- Problem -
Check every line of the data for the word "Jakarta", and copy those that have it.
********
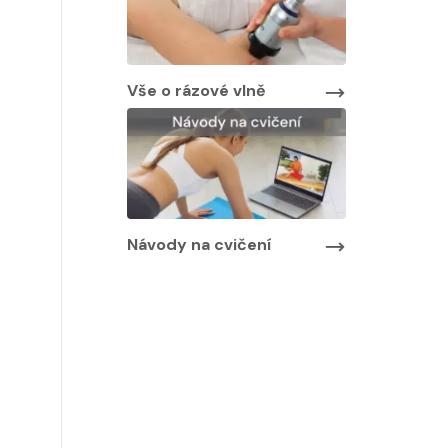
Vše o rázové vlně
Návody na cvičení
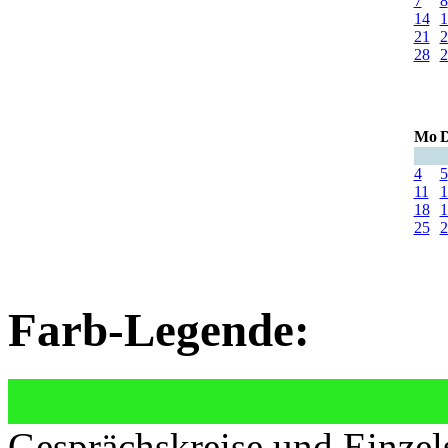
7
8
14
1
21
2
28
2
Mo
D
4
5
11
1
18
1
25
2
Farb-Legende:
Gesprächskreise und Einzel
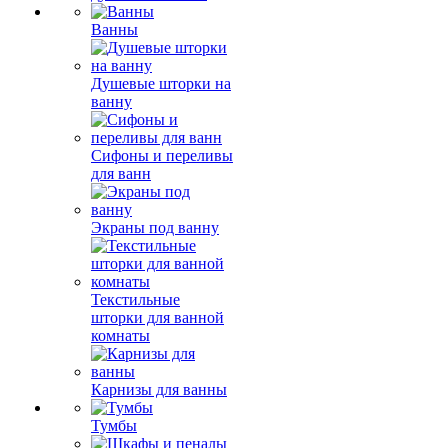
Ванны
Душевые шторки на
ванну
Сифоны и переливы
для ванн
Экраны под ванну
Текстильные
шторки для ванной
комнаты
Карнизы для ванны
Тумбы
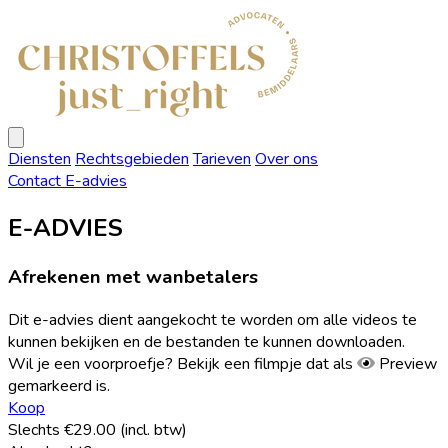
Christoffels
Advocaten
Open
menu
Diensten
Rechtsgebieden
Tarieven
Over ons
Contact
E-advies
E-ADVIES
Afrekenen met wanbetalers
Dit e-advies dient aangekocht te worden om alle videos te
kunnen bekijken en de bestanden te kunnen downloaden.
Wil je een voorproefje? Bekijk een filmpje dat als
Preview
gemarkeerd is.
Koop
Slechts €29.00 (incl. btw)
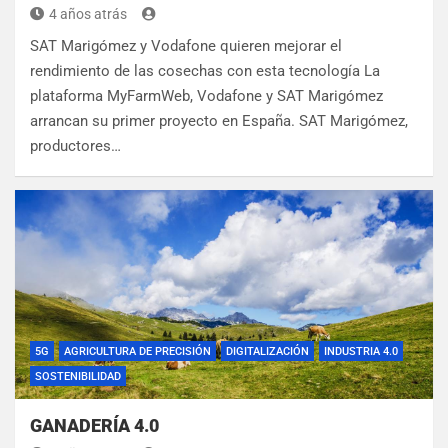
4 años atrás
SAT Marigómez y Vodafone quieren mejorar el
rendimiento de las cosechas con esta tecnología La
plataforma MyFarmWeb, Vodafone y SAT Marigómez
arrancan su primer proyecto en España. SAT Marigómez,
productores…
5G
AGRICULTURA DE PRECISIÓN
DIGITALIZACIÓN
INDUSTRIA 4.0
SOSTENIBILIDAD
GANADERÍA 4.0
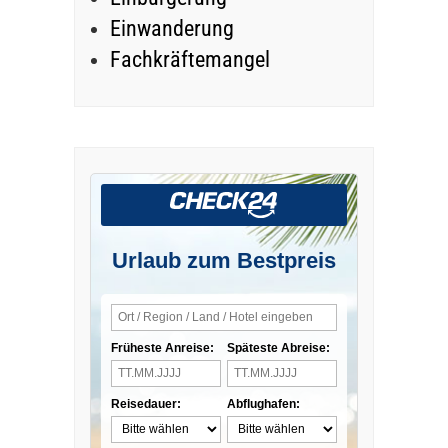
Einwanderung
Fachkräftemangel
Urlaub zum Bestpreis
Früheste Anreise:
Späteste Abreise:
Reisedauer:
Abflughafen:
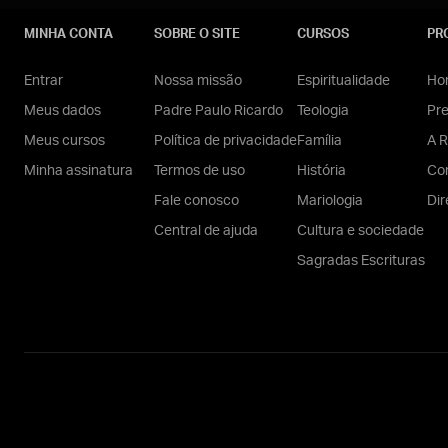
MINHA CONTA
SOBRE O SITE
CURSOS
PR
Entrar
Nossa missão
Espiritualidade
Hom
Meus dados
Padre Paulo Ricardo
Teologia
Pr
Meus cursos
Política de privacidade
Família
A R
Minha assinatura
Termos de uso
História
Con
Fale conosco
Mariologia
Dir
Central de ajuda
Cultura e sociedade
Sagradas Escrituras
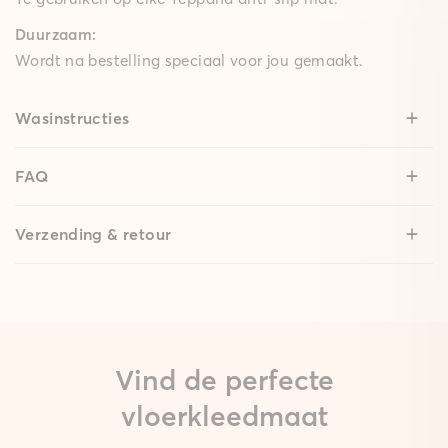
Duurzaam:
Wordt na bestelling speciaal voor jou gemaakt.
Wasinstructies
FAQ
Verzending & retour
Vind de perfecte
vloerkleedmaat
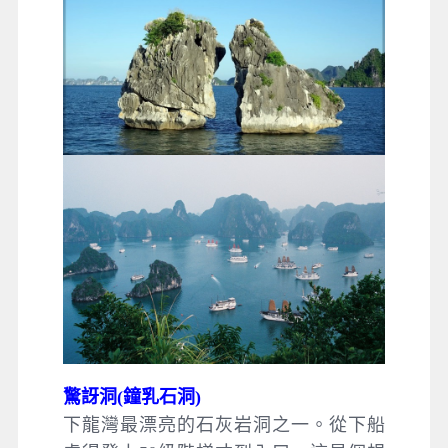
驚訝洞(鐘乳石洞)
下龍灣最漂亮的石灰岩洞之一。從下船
********
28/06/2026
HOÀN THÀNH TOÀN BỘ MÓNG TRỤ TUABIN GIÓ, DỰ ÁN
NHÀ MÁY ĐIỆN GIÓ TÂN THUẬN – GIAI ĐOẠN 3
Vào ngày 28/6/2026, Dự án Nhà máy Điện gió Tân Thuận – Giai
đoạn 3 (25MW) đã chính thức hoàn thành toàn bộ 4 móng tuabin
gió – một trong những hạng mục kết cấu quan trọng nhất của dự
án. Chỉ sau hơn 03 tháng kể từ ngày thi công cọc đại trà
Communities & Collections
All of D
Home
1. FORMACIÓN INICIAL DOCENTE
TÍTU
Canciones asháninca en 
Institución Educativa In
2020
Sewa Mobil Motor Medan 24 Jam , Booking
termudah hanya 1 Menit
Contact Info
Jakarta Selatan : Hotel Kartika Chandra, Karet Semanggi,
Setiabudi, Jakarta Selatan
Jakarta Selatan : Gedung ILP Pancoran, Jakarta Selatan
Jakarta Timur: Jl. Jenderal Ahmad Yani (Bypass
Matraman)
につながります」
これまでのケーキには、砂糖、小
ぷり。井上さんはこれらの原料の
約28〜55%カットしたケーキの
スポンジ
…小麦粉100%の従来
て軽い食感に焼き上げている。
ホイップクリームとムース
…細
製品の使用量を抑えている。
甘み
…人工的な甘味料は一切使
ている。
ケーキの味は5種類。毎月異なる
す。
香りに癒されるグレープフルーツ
********
- Output for this task -
Jakarta Selatan : Hotel Kartika Chandra, Karet Semanggi,
Setiabudi, Jakarta Selatan
Jakarta Selatan : Gedung ILP Pancoran, Jakarta Selatan
Jakarta Timur: Jl. Jenderal Ahmad Yani (Bypass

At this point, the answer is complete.